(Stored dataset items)
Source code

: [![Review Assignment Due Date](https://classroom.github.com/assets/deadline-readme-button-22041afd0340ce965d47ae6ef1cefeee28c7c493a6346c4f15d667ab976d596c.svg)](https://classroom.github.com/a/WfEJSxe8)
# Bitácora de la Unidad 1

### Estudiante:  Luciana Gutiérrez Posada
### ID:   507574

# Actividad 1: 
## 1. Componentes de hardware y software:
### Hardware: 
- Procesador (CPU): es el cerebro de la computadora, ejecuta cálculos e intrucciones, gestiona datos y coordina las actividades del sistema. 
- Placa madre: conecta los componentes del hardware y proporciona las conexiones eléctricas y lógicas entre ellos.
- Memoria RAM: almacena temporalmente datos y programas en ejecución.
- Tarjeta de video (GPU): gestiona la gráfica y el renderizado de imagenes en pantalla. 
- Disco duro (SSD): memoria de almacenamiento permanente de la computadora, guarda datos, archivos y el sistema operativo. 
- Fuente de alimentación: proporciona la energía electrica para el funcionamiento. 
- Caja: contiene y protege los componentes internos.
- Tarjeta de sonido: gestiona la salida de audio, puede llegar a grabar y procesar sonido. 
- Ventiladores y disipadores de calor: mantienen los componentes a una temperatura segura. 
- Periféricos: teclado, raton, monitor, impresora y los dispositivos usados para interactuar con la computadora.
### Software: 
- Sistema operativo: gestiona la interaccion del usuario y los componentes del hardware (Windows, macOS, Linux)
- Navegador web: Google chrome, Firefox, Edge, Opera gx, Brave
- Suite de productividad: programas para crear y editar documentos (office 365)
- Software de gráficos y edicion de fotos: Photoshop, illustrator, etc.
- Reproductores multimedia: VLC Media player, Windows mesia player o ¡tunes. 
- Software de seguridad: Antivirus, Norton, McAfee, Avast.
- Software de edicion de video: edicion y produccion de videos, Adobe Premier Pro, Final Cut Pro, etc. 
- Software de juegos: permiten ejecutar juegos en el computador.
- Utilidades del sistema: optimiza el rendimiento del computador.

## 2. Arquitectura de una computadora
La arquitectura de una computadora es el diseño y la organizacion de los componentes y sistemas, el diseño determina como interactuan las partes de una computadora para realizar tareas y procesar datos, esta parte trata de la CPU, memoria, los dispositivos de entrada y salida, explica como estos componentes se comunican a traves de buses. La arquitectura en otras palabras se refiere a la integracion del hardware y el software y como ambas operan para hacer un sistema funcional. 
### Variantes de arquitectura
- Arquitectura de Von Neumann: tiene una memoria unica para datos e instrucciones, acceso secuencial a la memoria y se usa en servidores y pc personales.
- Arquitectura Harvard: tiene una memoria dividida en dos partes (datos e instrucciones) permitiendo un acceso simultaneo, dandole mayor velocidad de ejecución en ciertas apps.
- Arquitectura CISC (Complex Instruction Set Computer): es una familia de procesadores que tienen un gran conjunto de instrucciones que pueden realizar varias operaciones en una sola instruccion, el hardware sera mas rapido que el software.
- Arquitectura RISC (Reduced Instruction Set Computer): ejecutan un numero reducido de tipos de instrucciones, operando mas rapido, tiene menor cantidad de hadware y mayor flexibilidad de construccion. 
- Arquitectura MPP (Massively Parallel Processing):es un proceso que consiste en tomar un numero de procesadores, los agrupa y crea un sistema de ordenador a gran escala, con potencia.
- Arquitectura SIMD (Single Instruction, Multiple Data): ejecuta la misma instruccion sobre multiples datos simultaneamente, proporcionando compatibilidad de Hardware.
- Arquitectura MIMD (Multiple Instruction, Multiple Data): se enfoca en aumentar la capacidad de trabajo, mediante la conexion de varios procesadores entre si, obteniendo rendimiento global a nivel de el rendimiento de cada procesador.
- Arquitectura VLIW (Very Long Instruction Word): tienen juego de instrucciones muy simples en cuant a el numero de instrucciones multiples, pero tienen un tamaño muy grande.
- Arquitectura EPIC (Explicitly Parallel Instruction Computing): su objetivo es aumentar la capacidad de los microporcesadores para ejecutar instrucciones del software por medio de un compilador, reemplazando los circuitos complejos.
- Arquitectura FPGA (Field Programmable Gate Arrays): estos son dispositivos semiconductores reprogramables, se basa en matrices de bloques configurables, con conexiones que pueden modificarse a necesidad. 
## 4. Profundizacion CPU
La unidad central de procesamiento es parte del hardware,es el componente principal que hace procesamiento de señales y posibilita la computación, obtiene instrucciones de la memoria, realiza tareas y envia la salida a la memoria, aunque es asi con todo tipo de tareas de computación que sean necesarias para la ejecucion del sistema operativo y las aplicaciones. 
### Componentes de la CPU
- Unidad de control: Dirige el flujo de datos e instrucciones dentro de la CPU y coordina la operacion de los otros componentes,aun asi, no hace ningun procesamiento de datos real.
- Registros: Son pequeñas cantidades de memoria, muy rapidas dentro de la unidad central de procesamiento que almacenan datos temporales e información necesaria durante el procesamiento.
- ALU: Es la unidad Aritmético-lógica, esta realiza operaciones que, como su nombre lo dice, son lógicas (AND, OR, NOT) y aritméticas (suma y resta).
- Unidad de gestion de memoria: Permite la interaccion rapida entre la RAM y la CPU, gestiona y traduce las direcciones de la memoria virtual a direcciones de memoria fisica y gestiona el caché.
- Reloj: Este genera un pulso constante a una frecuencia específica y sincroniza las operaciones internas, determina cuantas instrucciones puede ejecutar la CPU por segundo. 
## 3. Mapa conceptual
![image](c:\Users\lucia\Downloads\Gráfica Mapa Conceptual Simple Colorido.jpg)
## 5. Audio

* * *

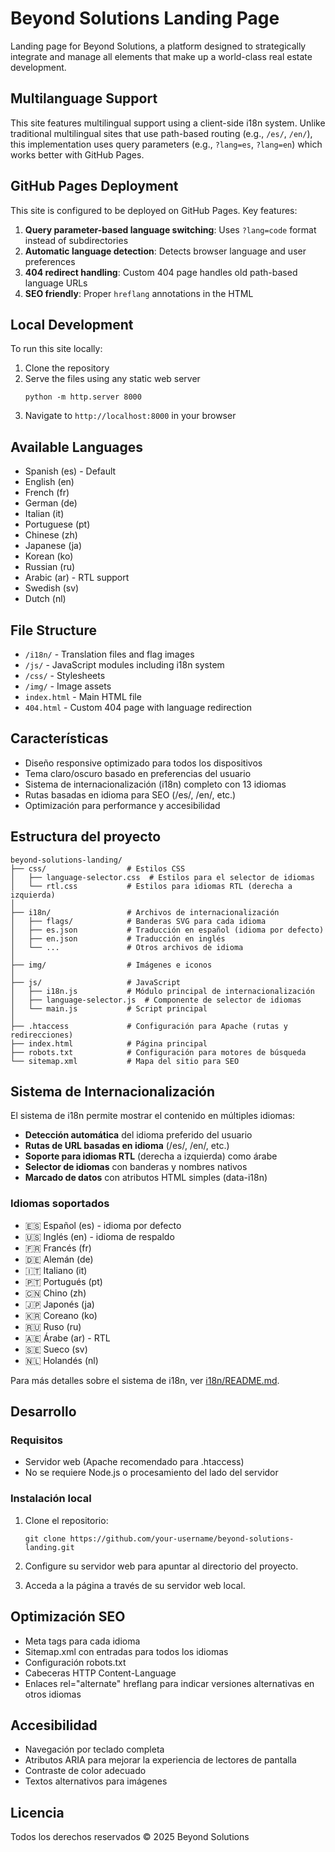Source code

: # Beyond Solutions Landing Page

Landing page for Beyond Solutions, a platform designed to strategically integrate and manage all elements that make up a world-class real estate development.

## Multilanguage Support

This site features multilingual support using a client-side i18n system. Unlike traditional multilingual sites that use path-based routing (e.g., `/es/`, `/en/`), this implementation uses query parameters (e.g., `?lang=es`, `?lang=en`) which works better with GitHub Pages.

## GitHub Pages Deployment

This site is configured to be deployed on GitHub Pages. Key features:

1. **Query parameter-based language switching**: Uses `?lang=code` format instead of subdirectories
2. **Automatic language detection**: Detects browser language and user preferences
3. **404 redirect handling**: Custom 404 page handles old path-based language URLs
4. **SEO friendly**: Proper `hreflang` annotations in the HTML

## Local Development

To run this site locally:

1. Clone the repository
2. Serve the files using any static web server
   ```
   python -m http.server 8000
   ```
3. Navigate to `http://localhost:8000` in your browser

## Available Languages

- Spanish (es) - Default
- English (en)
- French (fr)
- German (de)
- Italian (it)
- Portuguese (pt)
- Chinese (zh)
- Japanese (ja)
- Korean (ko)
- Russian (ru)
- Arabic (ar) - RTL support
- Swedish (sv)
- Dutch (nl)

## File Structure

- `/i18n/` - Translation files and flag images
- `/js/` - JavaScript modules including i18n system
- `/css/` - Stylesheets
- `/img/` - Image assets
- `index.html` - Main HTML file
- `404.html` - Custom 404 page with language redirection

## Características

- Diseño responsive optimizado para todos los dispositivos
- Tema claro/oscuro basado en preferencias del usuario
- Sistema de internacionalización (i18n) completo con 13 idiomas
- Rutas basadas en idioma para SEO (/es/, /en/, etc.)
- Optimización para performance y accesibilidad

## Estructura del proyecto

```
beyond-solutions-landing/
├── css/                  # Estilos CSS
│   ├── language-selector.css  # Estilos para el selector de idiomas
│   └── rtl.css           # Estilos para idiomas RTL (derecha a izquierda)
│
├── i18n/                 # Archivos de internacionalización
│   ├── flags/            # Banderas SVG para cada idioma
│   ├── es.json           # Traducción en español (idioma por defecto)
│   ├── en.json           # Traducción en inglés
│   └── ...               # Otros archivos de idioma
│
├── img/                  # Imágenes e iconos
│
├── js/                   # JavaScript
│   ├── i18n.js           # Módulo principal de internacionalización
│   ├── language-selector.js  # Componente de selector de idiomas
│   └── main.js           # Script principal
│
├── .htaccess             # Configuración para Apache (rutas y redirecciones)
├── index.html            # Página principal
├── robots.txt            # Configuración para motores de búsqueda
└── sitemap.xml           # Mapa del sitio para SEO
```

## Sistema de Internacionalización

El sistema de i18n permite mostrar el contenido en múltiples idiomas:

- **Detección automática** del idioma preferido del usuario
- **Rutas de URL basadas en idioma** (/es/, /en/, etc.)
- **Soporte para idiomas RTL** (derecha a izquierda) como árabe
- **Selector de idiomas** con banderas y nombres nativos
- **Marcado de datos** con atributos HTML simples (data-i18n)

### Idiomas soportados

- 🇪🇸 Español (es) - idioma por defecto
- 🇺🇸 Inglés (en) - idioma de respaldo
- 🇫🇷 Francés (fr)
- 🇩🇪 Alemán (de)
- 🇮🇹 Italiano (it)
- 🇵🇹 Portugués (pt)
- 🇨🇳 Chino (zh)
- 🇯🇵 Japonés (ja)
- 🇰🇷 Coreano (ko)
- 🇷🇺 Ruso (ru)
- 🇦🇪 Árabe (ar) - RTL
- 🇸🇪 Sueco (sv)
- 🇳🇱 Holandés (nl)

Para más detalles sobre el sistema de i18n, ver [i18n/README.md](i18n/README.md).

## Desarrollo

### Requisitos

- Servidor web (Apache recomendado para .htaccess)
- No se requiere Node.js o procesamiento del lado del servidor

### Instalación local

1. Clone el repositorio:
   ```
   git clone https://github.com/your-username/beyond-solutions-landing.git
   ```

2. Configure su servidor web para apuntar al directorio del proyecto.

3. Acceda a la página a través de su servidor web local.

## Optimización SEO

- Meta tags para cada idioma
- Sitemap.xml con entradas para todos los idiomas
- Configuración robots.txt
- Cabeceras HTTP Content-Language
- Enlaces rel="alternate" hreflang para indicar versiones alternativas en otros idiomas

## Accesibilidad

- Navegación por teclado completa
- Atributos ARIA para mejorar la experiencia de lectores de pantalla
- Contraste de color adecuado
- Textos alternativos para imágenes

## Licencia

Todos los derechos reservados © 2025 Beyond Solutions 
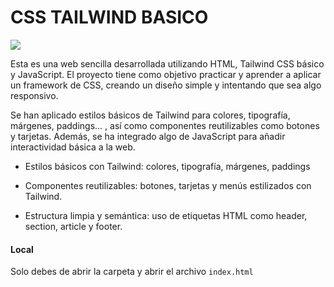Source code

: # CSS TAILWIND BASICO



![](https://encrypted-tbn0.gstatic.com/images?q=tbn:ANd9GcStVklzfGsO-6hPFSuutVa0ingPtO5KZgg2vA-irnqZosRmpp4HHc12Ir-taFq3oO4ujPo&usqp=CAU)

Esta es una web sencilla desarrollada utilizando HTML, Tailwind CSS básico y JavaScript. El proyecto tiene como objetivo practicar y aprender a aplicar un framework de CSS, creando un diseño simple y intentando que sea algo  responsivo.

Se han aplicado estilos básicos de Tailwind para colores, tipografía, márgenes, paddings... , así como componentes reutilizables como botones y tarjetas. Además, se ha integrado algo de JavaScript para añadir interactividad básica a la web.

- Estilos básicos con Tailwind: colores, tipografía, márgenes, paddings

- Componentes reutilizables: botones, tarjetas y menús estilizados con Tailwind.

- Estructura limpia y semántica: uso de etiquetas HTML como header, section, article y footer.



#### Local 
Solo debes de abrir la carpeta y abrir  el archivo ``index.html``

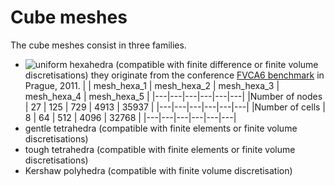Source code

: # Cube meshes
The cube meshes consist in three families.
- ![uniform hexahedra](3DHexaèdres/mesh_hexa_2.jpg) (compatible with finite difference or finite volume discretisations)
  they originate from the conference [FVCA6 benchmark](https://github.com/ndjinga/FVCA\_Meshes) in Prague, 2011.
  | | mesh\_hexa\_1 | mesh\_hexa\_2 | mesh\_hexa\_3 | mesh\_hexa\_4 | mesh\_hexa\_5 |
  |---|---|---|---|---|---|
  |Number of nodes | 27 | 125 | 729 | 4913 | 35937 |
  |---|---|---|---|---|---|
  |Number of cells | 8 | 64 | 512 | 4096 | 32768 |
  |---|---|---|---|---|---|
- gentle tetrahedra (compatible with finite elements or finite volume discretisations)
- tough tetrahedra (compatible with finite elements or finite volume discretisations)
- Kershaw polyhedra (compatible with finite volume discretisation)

==

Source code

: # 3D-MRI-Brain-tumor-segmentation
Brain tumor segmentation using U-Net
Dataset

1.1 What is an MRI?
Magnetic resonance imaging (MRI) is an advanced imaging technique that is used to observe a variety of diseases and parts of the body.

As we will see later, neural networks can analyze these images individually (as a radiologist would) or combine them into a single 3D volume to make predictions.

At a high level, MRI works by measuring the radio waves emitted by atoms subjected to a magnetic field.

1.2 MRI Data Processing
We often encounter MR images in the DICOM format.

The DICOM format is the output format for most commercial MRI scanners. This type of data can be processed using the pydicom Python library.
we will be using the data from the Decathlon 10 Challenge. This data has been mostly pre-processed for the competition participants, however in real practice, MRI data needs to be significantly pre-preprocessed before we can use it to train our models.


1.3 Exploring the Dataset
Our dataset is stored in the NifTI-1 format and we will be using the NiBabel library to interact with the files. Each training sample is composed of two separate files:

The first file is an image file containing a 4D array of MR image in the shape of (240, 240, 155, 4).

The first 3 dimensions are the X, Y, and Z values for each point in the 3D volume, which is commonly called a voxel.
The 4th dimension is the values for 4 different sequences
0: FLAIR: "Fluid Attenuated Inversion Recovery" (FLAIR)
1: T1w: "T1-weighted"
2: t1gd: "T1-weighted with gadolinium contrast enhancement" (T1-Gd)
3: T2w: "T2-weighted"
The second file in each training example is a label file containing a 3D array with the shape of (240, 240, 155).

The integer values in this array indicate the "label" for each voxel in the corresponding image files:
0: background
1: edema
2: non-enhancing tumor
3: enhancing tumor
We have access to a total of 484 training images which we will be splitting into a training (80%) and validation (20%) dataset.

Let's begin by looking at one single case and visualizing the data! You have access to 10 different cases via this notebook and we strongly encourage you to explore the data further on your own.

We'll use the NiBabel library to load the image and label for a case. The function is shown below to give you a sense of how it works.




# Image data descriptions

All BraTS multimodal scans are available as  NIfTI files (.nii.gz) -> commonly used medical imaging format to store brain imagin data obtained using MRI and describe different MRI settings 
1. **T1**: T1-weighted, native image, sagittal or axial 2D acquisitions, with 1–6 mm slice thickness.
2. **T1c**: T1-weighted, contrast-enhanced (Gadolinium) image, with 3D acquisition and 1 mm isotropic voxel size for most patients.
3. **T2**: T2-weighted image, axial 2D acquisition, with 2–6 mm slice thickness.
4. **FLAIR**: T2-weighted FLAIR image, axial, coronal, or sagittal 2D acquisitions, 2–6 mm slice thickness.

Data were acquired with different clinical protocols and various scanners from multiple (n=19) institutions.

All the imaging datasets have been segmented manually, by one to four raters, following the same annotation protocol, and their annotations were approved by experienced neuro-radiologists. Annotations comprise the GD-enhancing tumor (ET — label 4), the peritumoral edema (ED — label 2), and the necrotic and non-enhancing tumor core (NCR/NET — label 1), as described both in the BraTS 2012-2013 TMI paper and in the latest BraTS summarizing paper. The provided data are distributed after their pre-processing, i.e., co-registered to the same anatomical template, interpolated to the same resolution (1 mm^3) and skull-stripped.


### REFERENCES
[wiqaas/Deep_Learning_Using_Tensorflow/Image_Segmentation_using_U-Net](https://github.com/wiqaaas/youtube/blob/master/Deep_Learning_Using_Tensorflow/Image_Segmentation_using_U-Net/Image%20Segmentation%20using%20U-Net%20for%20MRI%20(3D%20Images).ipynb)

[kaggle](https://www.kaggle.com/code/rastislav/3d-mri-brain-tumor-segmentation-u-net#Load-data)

◆ **What is required**: Extract exactly and only the lines above from the line containing "- Dutch (nl)" through the line containing "with language redirection", both end lines included.

◆ **Answer to this exercise**:
- Dutch (nl)

## File Structure

- `/i18n/` - Translation files and flag images
- `/js/` - JavaScript modules including i18n system
- `/css/` - Stylesheets
- `/img/` - Image assets
- `index.html` - Main HTML file
- `404.html` - Custom 404 page with language redirection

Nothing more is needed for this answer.